Collected data:
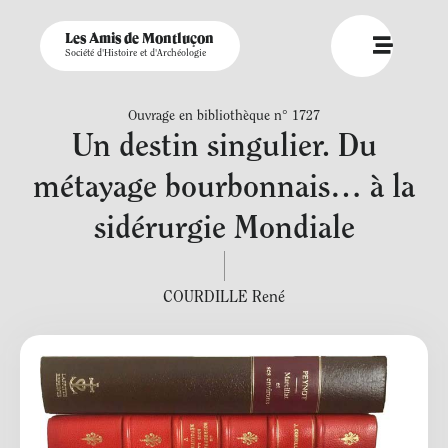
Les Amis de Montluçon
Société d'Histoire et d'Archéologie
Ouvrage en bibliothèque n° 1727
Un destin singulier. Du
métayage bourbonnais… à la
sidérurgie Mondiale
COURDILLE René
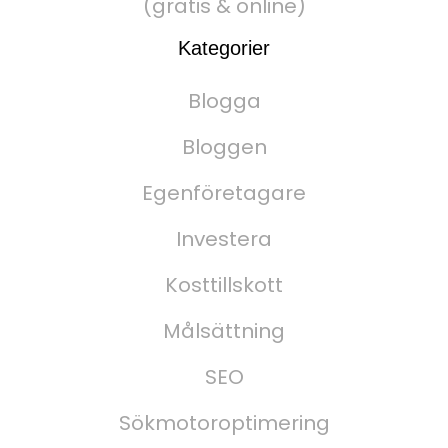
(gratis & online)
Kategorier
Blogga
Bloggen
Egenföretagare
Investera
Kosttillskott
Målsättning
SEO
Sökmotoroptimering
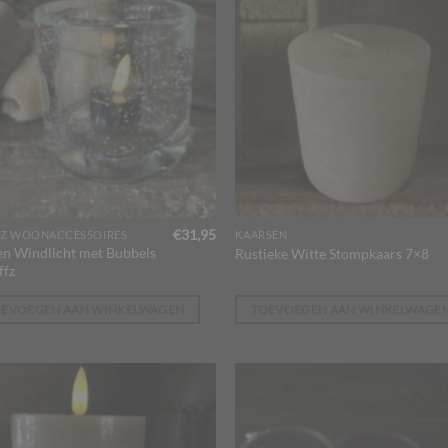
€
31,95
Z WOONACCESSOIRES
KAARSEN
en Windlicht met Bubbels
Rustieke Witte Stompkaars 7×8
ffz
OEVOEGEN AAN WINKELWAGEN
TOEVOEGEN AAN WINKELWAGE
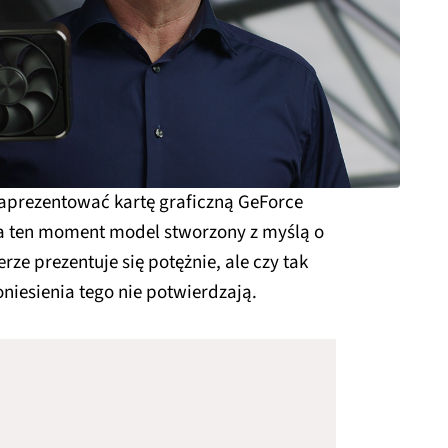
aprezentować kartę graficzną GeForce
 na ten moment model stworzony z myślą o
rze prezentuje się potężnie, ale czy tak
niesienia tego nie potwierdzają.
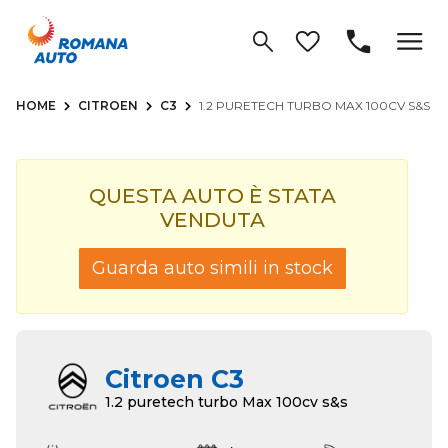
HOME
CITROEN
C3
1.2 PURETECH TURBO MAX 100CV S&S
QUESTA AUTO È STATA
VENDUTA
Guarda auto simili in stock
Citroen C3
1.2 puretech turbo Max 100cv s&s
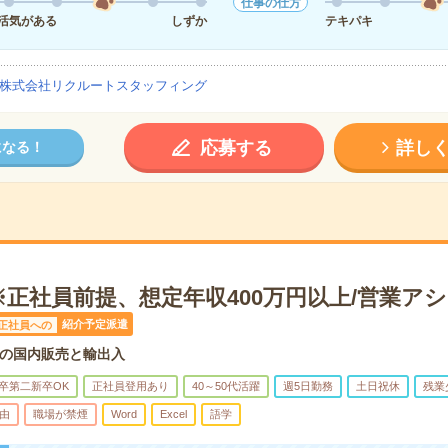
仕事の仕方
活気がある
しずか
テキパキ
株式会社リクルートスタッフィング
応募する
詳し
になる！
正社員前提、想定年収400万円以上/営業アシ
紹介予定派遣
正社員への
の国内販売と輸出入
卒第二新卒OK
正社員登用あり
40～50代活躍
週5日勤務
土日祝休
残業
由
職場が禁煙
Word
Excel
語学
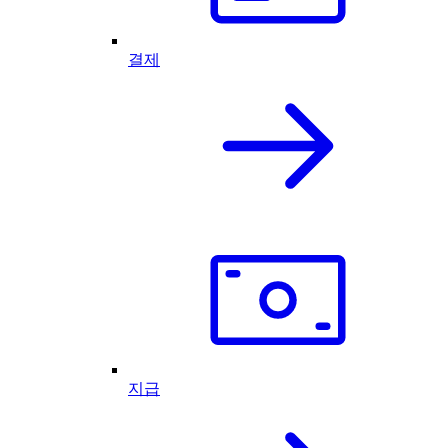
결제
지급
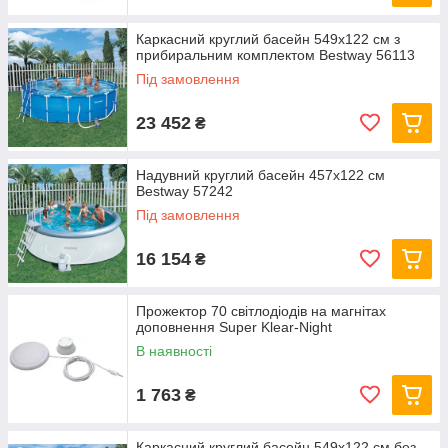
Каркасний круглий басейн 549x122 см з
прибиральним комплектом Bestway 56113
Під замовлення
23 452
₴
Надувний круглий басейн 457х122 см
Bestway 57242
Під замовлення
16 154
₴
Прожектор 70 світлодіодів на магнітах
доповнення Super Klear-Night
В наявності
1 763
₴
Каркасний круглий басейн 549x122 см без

Activity –
An exact copy of the records above is needed, free of pictures.

Exercise result –
Les Amis de Montluçon
Société d'Histoire et d'Archéologie
Ouvrage en bibliothèque n° 1727
Un destin singulier. Du
métayage bourbonnais… à la
sidérurgie Mondiale
COURDILLE René
(gratis & online)
Kategorier
Blogga
Bloggen
Egenföretagare
Investera
Kosttillskott
Målsättning
SEO
Sökmotoroptimering
€
31,95
Z WOONACCESSOIRES
KAARSEN
en Windlicht met Bubbels
Rustieke Witte Stompkaars 7×8
ffz
OEVOEGEN AAN WINKELWAGEN
TOEVOEGEN AAN WINKELWAGE
aprezentować kartę graficzną GeForce
 na ten moment model stworzony z myślą o
rze prezentuje się potężnie, ale czy tak
niesienia tego nie potwierdzają.
HOME
CITROEN
C3
1.2 PURETECH TURBO MAX 100CV S&S
QUESTA AUTO È STATA
VENDUTA
Guarda auto simili in stock
Citroen C3
1.2 puretech turbo Max 100cv s&s
仕事の仕方
活気がある
しずか
テキパキ
株式会社リクルートスタッフィング
応募する
詳し
になる！
正社員前提、想定年収400万円以上/営業アシ
紹介予定派遣
正社員への
の国内販売と輸出入
卒第二新卒OK
正社員登用あり
40～50代活躍
週5日勤務
土日祝休
残業
由
職場が禁煙
Word
Excel
語学
결제
지급
Каркасний круглий басейн 549x122 см з
прибиральним комплектом Bestway 56113
Під замовлення
23 452
₴
Надувний круглий басейн 457х122 см
Bestway 57242
Під замовлення
16 154
₴
Прожектор 70 світлодіодів на магнітах
доповнення Super Klear-Night
В наявності
1 763
₴
Каркасний круглий басейн 549x122 см без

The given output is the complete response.